I am having this error when running a EMR with a notebook passing some dates:
An error occurred: An error occurred while calling o236.showString.
: org.apache.spark.SparkException: Job aborted due to stage failure: Task 5 in stage 87.0 failed 4 times, most recent failure: Lost task 5.3 in stage 87.0 (TID 4695) (ip-10-19-32-195.eu-west-2.compute.internal executor 5): org.apache.spark.SparkUpgradeException: You may get a different result due to the upgrading to Spark >= 3.0: Fail to parse '2024-4-01' in the new parser. You can set spark.sql.legacy.timeParserPolicy to LEGACY to restore the behavior before Spark 3.0, or set to CORRECTED and treat it as an invalid datetime string.
I have read that passing one of these solve the issue:
spark.conf.set("spark.sql.legacy.timeParserPolicy", "LEGACY")
or
spark.sql("set spark.sql.legacy.timeParserPolicy=LEGACY")
and that happens when running it in the notebook, but when passing it to pyspark script and running it as step it keeps failing.
I have tried to pass it as part of the configuration when creating the cluster in the optional_node_config block like this:
def create_emr_sedona_cluster(json_cluster_config, json_build_config, session, use_spot_instances=False,
step_concurrency_level=1):
current_date = datetime.now()
formatted_date = current_date.strftime("%Y%m%d")
cluster_name = json_cluster_config[0]['clustername']
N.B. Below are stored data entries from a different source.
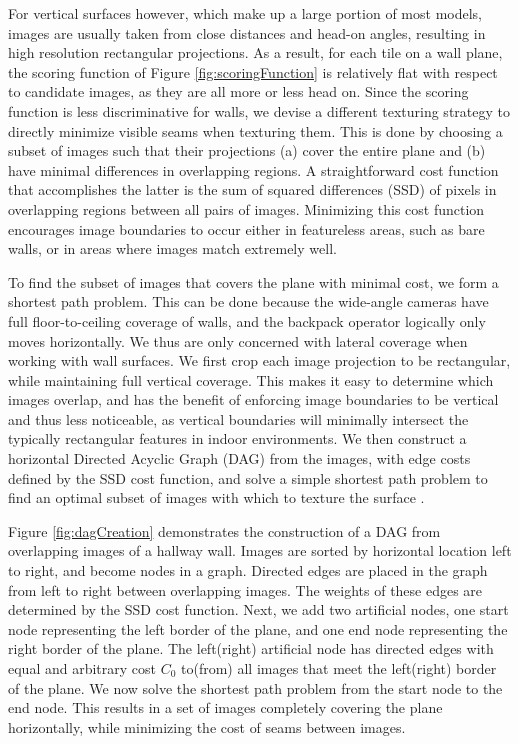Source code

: \documentclass[]{spie}  %
\begin{document}
For vertical surfaces however, which make up a large portion of most
models, images are usually taken from close distances and head-on
angles, resulting in high resolution rectangular projections. As a
result, for each tile on a wall plane, the scoring function of Figure
\ref{fig:scoringFunction} is relatively flat with respect to candidate
images, as they are all more or less head on. Since the scoring
function is less discriminative for walls, we devise a different
texturing strategy to directly minimize visible seams when texturing
them. This is done by choosing a subset of images such that their
projections (a) cover the entire plane and (b) have minimal
differences in overlapping regions. A straightforward cost function
that accomplishes the latter is the sum of squared differences (SSD)
of pixels in overlapping regions between all pairs of
images. Minimizing this cost function encourages image boundaries to
occur either in featureless areas, such as bare walls, or in areas
where images match extremely well.

To find the subset of images that covers the plane with minimal cost,
we form a shortest path problem. This can be done because the
wide-angle cameras have full floor-to-ceiling coverage of walls, and
the backpack operator logically only moves horizontally. We thus are
only concerned with lateral coverage when working with wall
surfaces. We first crop each image projection to be rectangular, while
maintaining full vertical coverage. This makes it easy to determine
which images overlap, and has the benefit of enforcing image
boundaries to be vertical and thus less noticeable, as vertical
boundaries will minimally intersect the typically rectangular features
in indoor environments. We then construct a horizontal Directed
Acyclic Graph (DAG) from the images, with edge costs defined by the
SSD cost function, and solve a simple shortest path problem to find an
optimal subset of images with which to texture the surface
\cite{dijkstra}.


Figure \ref{fig:dagCreation} demonstrates the construction of a DAG
from overlapping images of a hallway wall. Images are sorted by
horizontal location left to right, and become nodes in a
graph. Directed edges are placed in the graph from left to right
between overlapping images. The weights of these edges are determined
by the SSD cost function. Next, we add two artificial nodes, one start
node representing the left border of the plane, and one end node
representing the right border of the plane. The left(right) artificial
node has directed edges with equal and arbitrary cost $C_0$ to(from)
all images that meet the left(right) border of the plane. We now solve
the shortest path problem from the start node to the end node. This
results in a set of images completely covering the plane horizontally,
while minimizing the cost of seams between images.
\end{document}
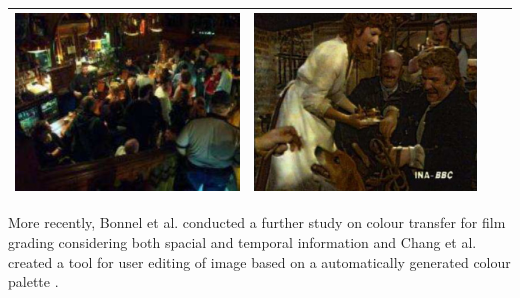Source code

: \begin{longtable}{|N||c|c|c|}
\begin{minipage}{.29\textwidth}
    \includegraphics[width=\textwidth,height=\textheight,keepaspectratio]{images/pitie_target2}
  \end{minipage} & 
  \begin{minipage}{.29\textwidth}
    \includegraphics[width=\textwidth,height=\textheight,keepaspectratio]{images/pitie_result2}
  \end{minipage} \\
    \hline
\end{longtable}

More recently, Bonnel et al. conducted a further study on colour transfer for film grading considering both spacial and temporal information \cite{bonneel_2013_video} and Chang et al. created a tool for user editing of image based on a automatically generated colour palette \cite{chang_2015_palette}.

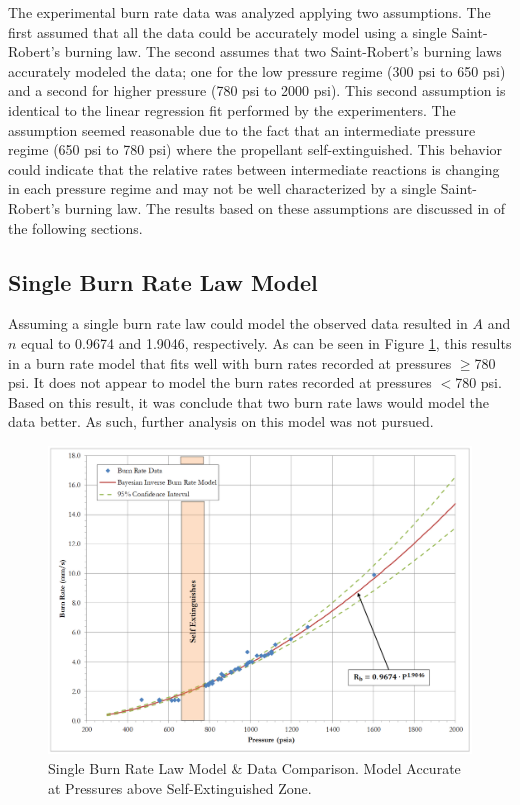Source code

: \documentclass{article}
\begin{document}
The experimental burn rate data was analyzed applying two assumptions. The first assumed
that all the data could be accurately model using a single Saint-Robert's burning law. The second 
assumes that two Saint-Robert's burning laws accurately modeled the data; one for the low pressure 
regime (300 psi to 650 psi) and a second for higher pressure (780 psi to 2000 psi). This 
second assumption is identical to the linear regression fit performed by the experimenters. The assumption
seemed reasonable due to the fact that an intermediate 
pressure regime (650 psi to 780 psi) where the propellant self-extinguished. This behavior 
could indicate that the relative rates between intermediate reactions is changing in each 
pressure regime and may not be well characterized by a single Saint-Robert's burning law. 
The results based on these assumptions are discussed in of the following sections.

\subsection{Single Burn Rate Law Model} \label{singleRate}

Assuming a single burn rate law could model the observed data resulted in $A$ and $n$ equal 
to 0.9674 and 1.9046, respectively. As can be seen in Figure \ref{SingleBRfig}, this 
results in a burn rate model that fits well with burn rates recorded at pressures $\geq$780 psi.
It does not appear to model the burn rates recorded at pressures $<$780 psi. 
Based on this result, it was conclude that two burn rate laws would model the data better. 
As such, further analysis on this model was not pursued.

\begin{figure}[htb!]
\centering
\includegraphics[width=0.25\textheight]{Single_Burn_Rate_Results.png}
\caption{Single Burn Rate Law Model \& Data Comparison. Model Accurate at Pressures above Self-Extinguished Zone.}
\label{SingleBRfig}
\end{figure}
\end{document}
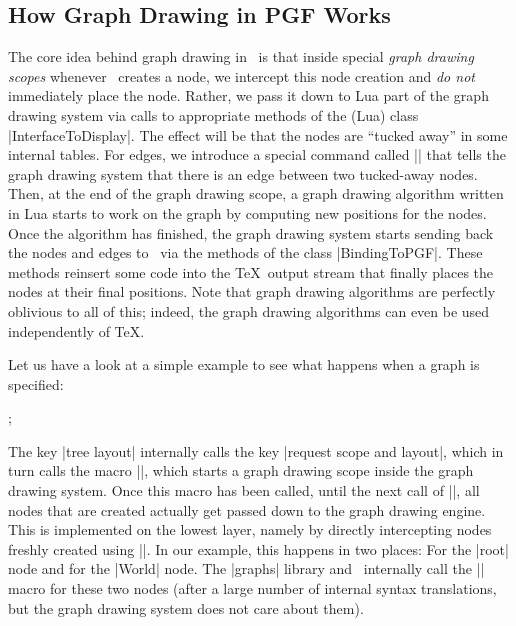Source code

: \subsection{How Graph Drawing in PGF Works}

The core idea behind graph drawing in \pgfname\ is that inside special
\emph{graph drawing scopes} whenever \pgfname\ creates a node, we intercept
this node creation and \emph{do not} immediately place the node. Rather, we
pass it down to Lua part of the graph drawing system via calls to appropriate
methods of the (Lua) class |InterfaceToDisplay|. The effect will be that the
nodes are ``tucked away'' in some internal tables. For edges, we introduce a
special command called |\pgfgdedge| that tells the graph drawing system that
there is an edge between two tucked-away nodes. Then, at the end of the graph
drawing scope, a graph drawing algorithm written in Lua starts to work on the
graph by computing new positions for the nodes. Once the algorithm has
finished, the graph drawing system starts sending back the nodes and edges to
\pgfname\ via the methods of the class |BindingToPGF|. These methods reinsert
some code into the \TeX\ output stream that finally places the nodes at their
final positions. Note that graph drawing algorithms are perfectly oblivious to
all of this; indeed, the graph drawing algorithms can even be used
independently of \TeX.

Let us have a look at a simple example to see what happens when a graph is
specified:
%
\begin{codeexample}[preamble={\usetikzlibrary{graphs,graphdrawing}
\usegdlibrary{trees}}]
  ;
\end{codeexample}

The key |tree layout| internally calls the key |request scope and layout|,
which in turn calls the macro |\pgfgdbeginscope|, which starts a graph drawing
scope inside the graph drawing system. Once this macro has been called, until
the next call of |\pgfgdendscope|, all nodes that are created actually get
passed down to the graph drawing engine. This is implemented on the lowest
layer, namely by directly intercepting nodes freshly created using |\pgfnode|.
In our example, this happens in two places: For the |root| node and for the
|World| node. The |graphs| library and \tikzname\ internally call the
|\pgfnode| macro for these two nodes (after a large number of internal syntax
translations, but the graph drawing system does not care about them).

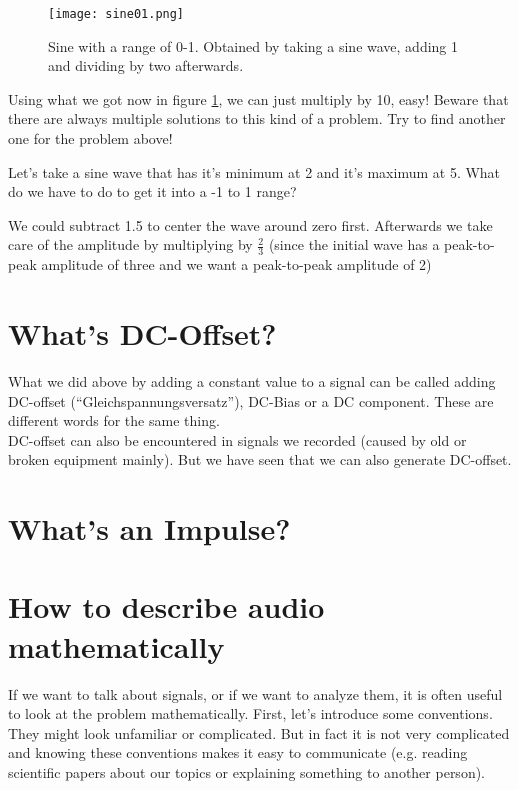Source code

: \begin{figure}[h!]
 	\centering
 	\texttt{[image: sine01.png]}
 	\caption[sine 0 to 1]
 	{Sine with a range of 0-1. Obtained by taking a sine wave, adding 1 and dividing by two afterwards.}
 	\label{fig:sine01}
 \end{figure} 

Using what we got now in figure \ref{fig:sine01}, we can just multiply by 10, easy! Beware that there are always multiple solutions to this kind of a problem. Try to find another one for the problem above!

\begin{question}
Let's take a sine wave that has it's minimum at 2 and it's maximum at 5. What do we have to do to get it into a -1 to 1 range?
\end{question}
\begin{Answer}
We could subtract 1.5 to center the wave around zero first. Afterwards we take care of the amplitude by multiplying by $\frac{2}{3}$ (since the initial wave has a peak-to-peak amplitude of three and we want a peak-to-peak amplitude of 2)
\end{Answer}



\section{What's DC-Offset?}

What we did above by adding a constant value to a signal can be called adding DC-offset (``Gleichspannungsversatz''), DC-Bias or a DC component. These are different words for the same thing.\\
DC-offset can also be encountered in signals we recorded (caused by old or broken equipment mainly). But we have seen that we can also generate DC-offset.



\section{What's an Impulse?}



\section{How to describe audio mathematically}

If we want to talk about signals, or if we want to analyze them, it is often useful to look at the problem mathematically. First, let's introduce some conventions. They might look unfamiliar or complicated. But in fact it is not very complicated and knowing these conventions makes it easy to communicate (e.g. reading scientific papers about our topics or explaining something to another person).

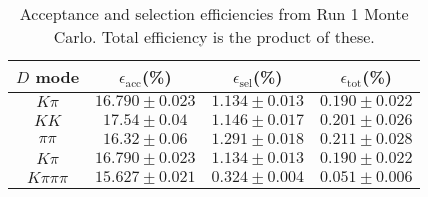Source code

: \begin{table}[H]
    \centering
    \begin{tabular}{cccc}
        \toprule
        $D$ mode & $\epsilon_\mathrm{acc}$(\%) &  $\epsilon_\mathrm{sel}$(\%) &  $\epsilon_\mathrm{tot}$(\%) \\
        \midrule
        $K\pi$ & $16.790 \pm 0.023$ & $1.134 \pm 0.013$ & $0.190 \pm 0.022$ \\
        $KK$ & $17.54 \pm 0.04$ & $1.146 \pm 0.017$ & $0.201 \pm 0.026$ \\
        $\pi\pi$ & $16.32 \pm 0.06$ & $1.291 \pm 0.018$ & $0.211 \pm 0.028$ \\
        $K\pi$ & $16.790 \pm 0.023$ & $1.134 \pm 0.013$ & $0.190 \pm 0.022$ \\
        $K\pi\pi\pi$ & $15.627 \pm 0.021$ & $0.324 \pm 0.004$ & $0.051 \pm 0.006$ \\
        \bottomrule
    \end{tabular}
    \caption{Acceptance and selection efficiencies from  Run 1 Monte Carlo. Total efficiency is the  product of these.}
\label{tab:selection_efficiency_run1}
\end{table}
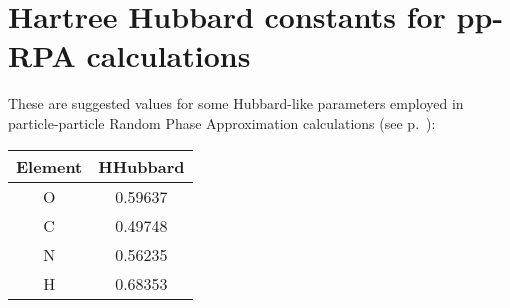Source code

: \chapter{Hartree Hubbard constants for pp-RPA calculations}
\label{app:hhubbard}

These are suggested values for some Hubbard-like parameters employed in
particle-particle Random Phase Approximation calculations (see
p.~):

\begin{center}
\begin{tabular}{cc} \hline
Element & HHubbard \\
\hline
O & 0.59637 \\
C & 0.49748 \\
N & 0.56235 \\
H & 0.68353 \\
\hline
\end{tabular}
\end{center}
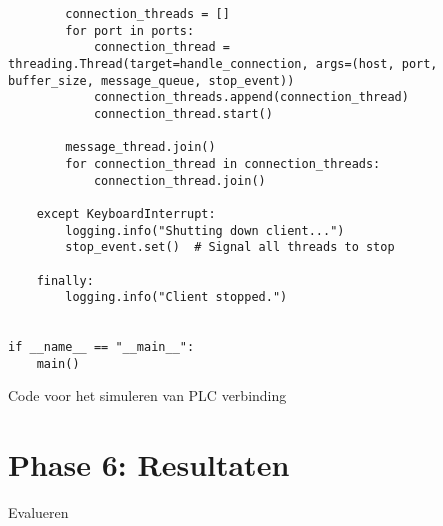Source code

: \begin{listing}[h!]
\begin{verbatim}
        connection_threads = []
        for port in ports:
            connection_thread = threading.Thread(target=handle_connection, args=(host, port, buffer_size, message_queue, stop_event))
            connection_threads.append(connection_thread)
            connection_thread.start()

        message_thread.join()
        for connection_thread in connection_threads:
            connection_thread.join()

    except KeyboardInterrupt:
        logging.info("Shutting down client...")
        stop_event.set()  # Signal all threads to stop

    finally:
        logging.info("Client stopped.")


if __name__ == "__main__":
    main()

    \end{verbatim}
    \caption[Python code PLC sim]{Code voor het simuleren van PLC verbinding}
\end{listing}

\section{Phase 6: Resultaten}

Evalueren
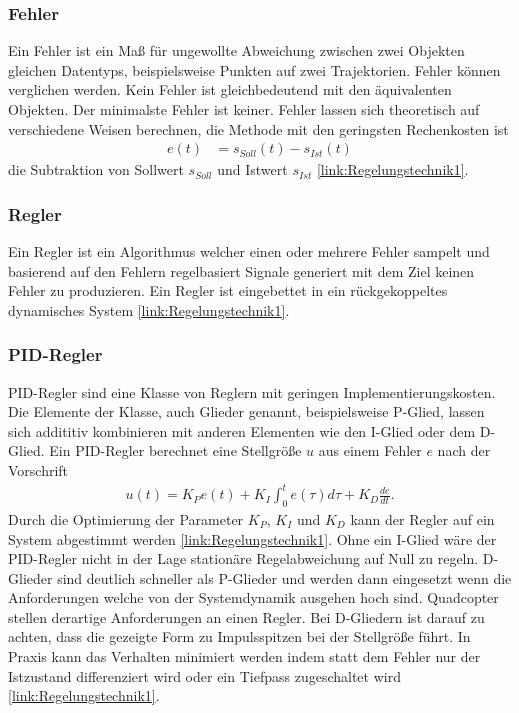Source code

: \subsubsection{Fehler}
Ein Fehler ist ein Maß für ungewollte Abweichung zwischen zwei Objekten gleichen Datentyps, beispielsweise Punkten auf zwei Trajektorien. Fehler können verglichen werden. Kein Fehler ist gleichbedeutend mit den äquivalenten Objekten. Der minimalste Fehler ist keiner. Fehler lassen sich theoretisch auf verschiedene Weisen berechnen, die Methode mit den geringsten Rechenkosten ist 
\begin{align}
	e(t) &= s_{Soll}(t) - s_{Ist}(t)
\end{align}
die Subtraktion von Sollwert $s_{Soll}$ und Istwert $s_{Ist}$ \ref{link:Regelungstechnik1}.

\subsubsection{Regler}
Ein Regler ist ein Algorithmus welcher einen oder mehrere Fehler sampelt und basierend auf den Fehlern regelbasiert Signale generiert mit dem Ziel keinen Fehler zu produzieren. Ein Regler ist eingebettet in ein rückgekoppeltes dynamisches System \ref{link:Regelungstechnik1}.

\subsubsection{\label{pid:pid}PID-Regler}
PID-Regler sind eine Klasse von Reglern mit geringen Implementierungskosten.
Die Elemente der Klasse, auch Glieder genannt, beispielsweise P-Glied, lassen sich addititiv kombinieren mit anderen Elementen wie den I-Glied oder dem D-Glied.
Ein PID-Regler berechnet eine Stellgröße $u$ aus einem Fehler $e$ nach der Vorschrift
\label{pidregler}
\begin{align}
	u(t) = K_Pe(t) + K_I\int_0^t e(\tau)d\tau + K_D\frac{de}{dt}.
\end{align}
Durch die Optimierung der Parameter $K_P$, $K_I$ und $K_D$ kann der Regler auf ein System abgestimmt werden \ref{link:Regelungstechnik1}. Ohne ein I-Glied wäre der PID-Regler nicht in der Lage stationäre Regelabweichung auf Null zu regeln. D-Glieder sind deutlich schneller als P-Glieder und werden dann eingesetzt wenn die Anforderungen welche von der Systemdynamik ausgehen hoch sind. Quadcopter stellen derartige Anforderungen an einen Regler. Bei D-Gliedern ist darauf zu achten, dass die gezeigte Form zu Impulsspitzen bei der Stellgröße führt. In Praxis kann das Verhalten minimiert werden indem statt dem Fehler nur der Istzustand differenziert wird oder ein Tiefpass zugeschaltet wird \ref{link:Regelungstechnik1}. 

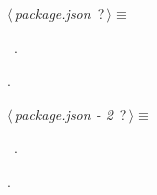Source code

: 	\begin{flushleft} \small
\begin{minipage}{\linewidth}\label{scrap1}\raggedright\small
{} $\langle\,${\itshape {package.json}}\nobreak\ {\footnotesize {?}}$\,\rangle\equiv$
\vspace{-1ex}
\begin{list}{}{} \item

                
        {\NWsep}
\end{list}
\vspace{-1.5ex}
\footnotesize
\begin{list}{}{\setlength{\itemsep}{-\parsep}\setlength{\itemindent}{-\leftmargin}}
\item \NWtxtMacroDefBy\ .
\item {\NWtxtMacroNoRef}.

\item{}
\end{list}
\end{minipage}\vspace{4ex}
\end{flushleft}
\begin{flushleft} \small
\begin{minipage}{\linewidth}\label{scrap2}\raggedright\small
{} $\langle\,${\itshape {package.json - 2}}\nobreak\ {\footnotesize {?}}$\,\rangle\equiv$
\vspace{-1ex}
\begin{list}{}{} \item

                
        {\NWsep}
\end{list}
\vspace{-1.5ex}
\footnotesize
\begin{list}{}{\setlength{\itemsep}{-\parsep}\setlength{\itemindent}{-\leftmargin}}
\item \NWtxtMacroDefBy\ .
\item {\NWtxtMacroNoRef}.

\item{}
\end{list}
\end{minipage}\vspace{4ex}
\end{flushleft}
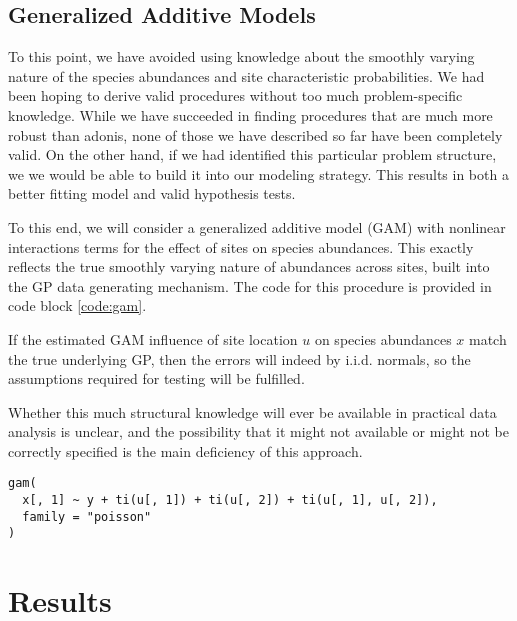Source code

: \documentclass{article}
\newenvironment{code}{\captionsetup{type=listing}}{}
\begin{document}
\subsection{Generalized Additive Models}
\label{subsec:generalized_additive_models}

To this point, we have avoided using knowledge about the smoothly varying nature
of the species abundances and site characteristic probabilities. We had been
hoping to derive valid procedures without too much problem-specific knowledge.
While we have succeeded in finding procedures that are much more robust than
adonis, none of those we have described so far have been completely valid. On
the other hand, if we had identified this particular problem structure, we we
would be able to build it into our modeling strategy. This results in both a
better fitting model and valid hypothesis tests.

To this end, we will consider a generalized additive model (GAM) with nonlinear
interactions terms for the effect of sites on species abundances. This exactly
reflects the true smoothly varying nature of abundances across sites, built into
the GP data generating mechanism. The code for this procedure is provided in
code block \ref{code:gam}.

If the estimated GAM influence of site location $u$ on species abundances $x$
match the true underlying GP, then the errors will indeed by i.i.d. normals, so
the assumptions required for testing will be fulfilled.

Whether this much structural knowledge will ever be available in practical data
analysis is unclear, and the possibility that it might not available or might
not be correctly specified is the main deficiency of this approach.

\begin{code}
\begin{verbatim}
gam(
  x[, 1] ~ y + ti(u[, 1]) + ti(u[, 2]) + ti(u[, 1], u[, 2]),
  family = "poisson"
)
\end{verbatim}
\label{code:gam}
\end{code}

\section{Results}
\label{sec:results}
\end{document}
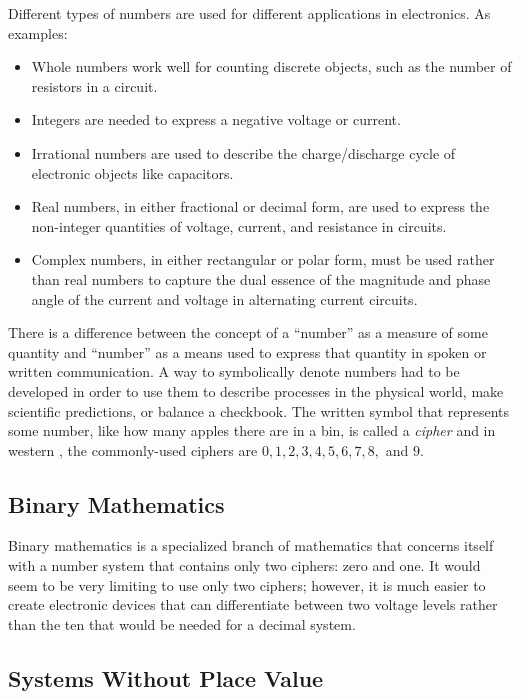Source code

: Different types of numbers are used for different applications in electronics. As examples:

\begin{itemize}
  \item Whole numbers work well for counting discrete objects, such as the number of resistors in a circuit. 
  \item Integers are needed to express a negative voltage or current. 
  \item Irrational numbers are used to describe the charge/discharge cycle of electronic objects like capacitors.
  \item Real numbers, in either fractional or decimal form, are used to express the non-integer quantities of voltage, current, and resistance in circuits.
  \item Complex numbers, in either rectangular or polar form, must be used rather than real numbers to capture the dual essence of the magnitude and phase angle of the current and voltage in alternating current circuits.
\end{itemize}

There is a difference between the concept of a ``number'' as a measure of some quantity and ``number'' as a means used to express that quantity in spoken or written communication. A way to symbolically denote numbers had to be developed in order to use them to describe processes in the physical world, make scientific predictions, or balance a checkbook. The written symbol that represents some number, like how many apples there are in a bin, is called a \emph{cipher} and in western , the commonly-used ciphers are $ 0, 1, 2, 3, 4, 5, 6, 7, 8, $ and $ 9 $.

\subsection{Binary Mathematics}
\label{MF:sub:binary_mathematics}
Binary mathematics is a specialized branch of mathematics that concerns itself with a number system that contains only two ciphers: zero and one. It would seem to be very limiting to use only two ciphers; however, it is much easier to create electronic devices that can differentiate between two voltage levels rather than the ten that would be needed for a decimal system.

\subsection{Systems Without Place Value}
\label{MF:sub:sysems_without_place_value}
build = json_build_config[0]['build']
loguri = json_cluster_config[0]['loguri'] + "/" + build
build_cluster_name = build + cluster_name + formatted_date
emr_client = session.client('emr')
print("json_config: ", json_cluster_config)
instance_market = 'SPOT' if use_spot_instances else 'ON_DEMAND'
bootstrap_path = json_cluster_config[0]['bootstrapfilelocation']
bootstrap_actions = [
]
ebs_configuration = { }
optional_node_config = [
{
"Classification": "spark-defaults",
"Properties": {
"spark.yarn.dist.jars": "/usr/lib/spark/jars/sedona-spark-shaded-3.3_2.12-1.7.1.jar,/usr/lib/spark/jars/geotools-wrapper-1.7.1-28.5.jar",
"spark.serializer": "org.apache.spark.serializer.KryoSerializer",
"spark.kryo.registrator": "org.apache.sedona.core.serde.SedonaKryoRegistrator",
"spark.sql.extensions": "org.apache.sedona.viz.sql.SedonaVizExtensions,org.apache.sedona.sql.SedonaSqlExtensions",
"spark.dynamicAllocation.enabled": "true",
"spark.dynamicAllocation.minExecutors": "2",
"spark.dynamicAllocation.maxExecutors": "10",
"spark.executor.memory": "8g",
"spark.executor.cores": "4",
"spark.executor.memoryOverhead": "1024",
"spark.driver.memory": "8g",
"spark.sql.shuffle.partitions": "200",
"spark.default.parallelism": "200",
"spark.kryoserializer.buffer.max": "512m",
"spark.sql.autoBroadcastJoinThreshold": "-1",
"spark.network.timeout": "300s",
"spark.executor.heartbeatInterval": "60s",
"spark.sql.legacy.timeParserPolicy": "LEGACY"
}
}
]
core_instance_count = json_cluster_config[0].get('coreinstancecount', 2)
response = emr_client.run_job_flow(
)
# ✅ Return the Cluster ID
cluster_id = response['JobFlowId']
print(f"EMR cluster started with ID: {cluster_id}")
return cluster_id
but is still not processing it correctly, is there anyway to deal with this?
thanks